Cambiamenti climatici, le nazioni vulnerabili chiedono i danni ai responsabili
Alla COP27, la Conferenza delle Nazioni Unite sul Clima, una delle questioni più urgenti da affrontare è quella del cosiddetto Loss and Damage, letteralmente “perdite e danni”.
Si tratta del tema – spinosissimo – dei danni climatici che sarebbe giusto le nazioni storicamente responsabili del riscaldamento globale pagassero a quelle più vulnerabili. Ormai da decenni la richiesta viene avanzata dai paesi che, pur non avendo contribuito in modo sostanziale alle emissioni che l’hanno provocata, vengono già bersagliati dalle conseguenze più catastrofiche della crisi climatica. Ma summit, vertici e negoziati si sono susseguiti trascinando con sé un dibattito finora insoluto, e la richiesta è rimasta, di fatto, inascoltata.
Già alla fine degli anni Ottanta si era iniziato a parlare della necessità di proteggere le nazioni più vulnerabili. In particolare furono alcuni piccoli Stati insulari i primi a lanciare l’SOS per l’innalzamento del livello del mare, chiedendo azione climatica e protezione da parte delle altre nazioni.
Il primo riferimento esplicito al tema del Loss and damage nell’ambito dei negoziati sul clima arriva poi nel 1991, quando la neonata Alleanza dei piccoli Stati insulari, fondata l’anno prima, propone di instaurare un meccanismo assicurativo.
Nella proposta si specifica la richiesta che le nazioni “industrializzate” paghino le perdite e i danni che le piccole isole vulnerabili e i paesi in via di sviluppo subiscono a causa dei cambiamenti climatici.
A oltre trent’anni sul piatto c’è ancora, sostanzialmente, la stessa richiesta:
Danni climatici, cosa chiedono i paesi vulnerabili a COP27
In una lettera che di recente ha indirizzato ai leader globali, l’attivista keniota Elizabeth Wathuti ha sottolineato che «è fondamentale che i negoziati della COP27 istituiscano uno strumento finanziario dedicato al sostegno delle comunità in prima linea nella crisi climatica, perché possano far fronte alle perdite e ai danni che stanno subendo e che, come sappiamo, non potranno che peggiorare».
Già durante COP26, la conferenza della Convenzione Quadro delle Nazioni Unite sul Clima del 2021, si era sperato fosse possibile raggiungere il traguardo. Le trattative, però, si sono chiuse con l’accordo deludente di avviare dei dialoghi, ancora una volta: sono i cosiddetti Glasgow Climate Dialogues, dei momenti d’incontro dedicati alla questione, in programma fino al giugno 2024.

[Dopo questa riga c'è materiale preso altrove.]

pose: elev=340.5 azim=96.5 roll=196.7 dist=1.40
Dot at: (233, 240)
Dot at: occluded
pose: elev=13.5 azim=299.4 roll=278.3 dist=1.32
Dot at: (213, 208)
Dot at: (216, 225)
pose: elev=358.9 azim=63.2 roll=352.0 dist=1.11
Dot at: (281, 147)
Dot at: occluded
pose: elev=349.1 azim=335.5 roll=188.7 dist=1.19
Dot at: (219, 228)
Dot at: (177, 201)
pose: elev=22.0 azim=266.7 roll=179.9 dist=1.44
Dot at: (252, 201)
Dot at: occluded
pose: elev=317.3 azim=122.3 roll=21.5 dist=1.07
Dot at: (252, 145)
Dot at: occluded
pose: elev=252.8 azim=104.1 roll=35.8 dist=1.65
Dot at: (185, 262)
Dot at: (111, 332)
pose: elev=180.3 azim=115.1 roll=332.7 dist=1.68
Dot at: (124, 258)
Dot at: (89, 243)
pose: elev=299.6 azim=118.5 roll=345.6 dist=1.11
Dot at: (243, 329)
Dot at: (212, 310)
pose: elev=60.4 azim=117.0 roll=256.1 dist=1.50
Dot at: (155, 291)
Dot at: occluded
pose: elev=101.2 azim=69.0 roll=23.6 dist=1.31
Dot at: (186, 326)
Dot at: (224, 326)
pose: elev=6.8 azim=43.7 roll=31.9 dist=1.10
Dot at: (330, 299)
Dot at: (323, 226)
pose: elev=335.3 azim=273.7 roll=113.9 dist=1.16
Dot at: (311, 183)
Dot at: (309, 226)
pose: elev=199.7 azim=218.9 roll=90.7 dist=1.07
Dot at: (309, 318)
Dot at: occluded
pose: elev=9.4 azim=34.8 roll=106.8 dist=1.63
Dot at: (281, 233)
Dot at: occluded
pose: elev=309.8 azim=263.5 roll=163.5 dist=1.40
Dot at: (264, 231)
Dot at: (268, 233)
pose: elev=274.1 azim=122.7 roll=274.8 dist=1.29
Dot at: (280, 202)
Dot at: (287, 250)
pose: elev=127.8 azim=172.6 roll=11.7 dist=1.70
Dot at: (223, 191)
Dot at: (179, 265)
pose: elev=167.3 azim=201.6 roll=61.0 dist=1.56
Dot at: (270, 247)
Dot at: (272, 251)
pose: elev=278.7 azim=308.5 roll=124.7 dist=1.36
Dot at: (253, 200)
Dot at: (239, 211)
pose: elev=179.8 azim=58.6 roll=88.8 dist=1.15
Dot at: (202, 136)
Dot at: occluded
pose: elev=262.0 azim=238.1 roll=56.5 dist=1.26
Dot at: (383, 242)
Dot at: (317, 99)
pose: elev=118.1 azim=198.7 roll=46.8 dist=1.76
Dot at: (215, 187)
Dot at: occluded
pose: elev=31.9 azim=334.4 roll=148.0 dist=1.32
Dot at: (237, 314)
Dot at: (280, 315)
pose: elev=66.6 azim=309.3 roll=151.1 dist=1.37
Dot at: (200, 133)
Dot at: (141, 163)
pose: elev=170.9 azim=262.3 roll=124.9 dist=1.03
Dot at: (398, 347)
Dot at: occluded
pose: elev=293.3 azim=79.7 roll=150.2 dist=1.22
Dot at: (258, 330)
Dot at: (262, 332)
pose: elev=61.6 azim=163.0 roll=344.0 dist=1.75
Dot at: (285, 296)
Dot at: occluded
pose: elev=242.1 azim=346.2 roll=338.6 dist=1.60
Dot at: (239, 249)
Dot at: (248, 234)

La prima sessione si è svolta durante i negoziati intermedi verso COP27, a giugno, e si è chiusa con un nulla di fatto. Il punto della questione su cui non si trova ancora una via d’uscita, a oltre trent’anni dalla prima richiesta, è in particolare la necessità di istituire un fondo dedicato esclusivamente ai danni climatici.
Quest’anno i leader del mondo torneranno a incontrarsi in Egitto, alla COP27, ma – dopo mesi segnati da fenomeni estremi senza precedenti che hanno spezzato vite in tutto il pianeta – i segnali arrivati finora non sono promettenti. Le nazioni più ricche appaiono ancora decise a opporre resistenza, e tra queste ci sono anche gli stati europei. Il documento adottato dai Ministri delle Finanze europei il 4 ottobre con le conclusioni del Consiglio prima della COP27 non fa cenno alla soddisfazione delle richieste di includere nei negoziati delle discussioni specifiche per la creazione del nuovo fondo. Nel testo si fa invece un riferimento generale e vago alla necessità «di rafforzare l’azione, il sostegno e il coordinamento globale per evitare, ridurre al minimo e affrontare perdite e danni associati agli impatti negativi dei cambiamenti climatici».
I Paesi più vulnerabili stanno comunque facendo sentire la propria voce con sempre più forza, e anche la società civile è decisa ad assicurarsi che non si spengano i riflettori sulla questione dei danni climatici durante la prossima Conferenza sul Clima, che a novembre sarà ospitata dall’Egitto, proprio in uno dei continenti più poveri e più duramente flagellati dagli effetti della crisi climatica.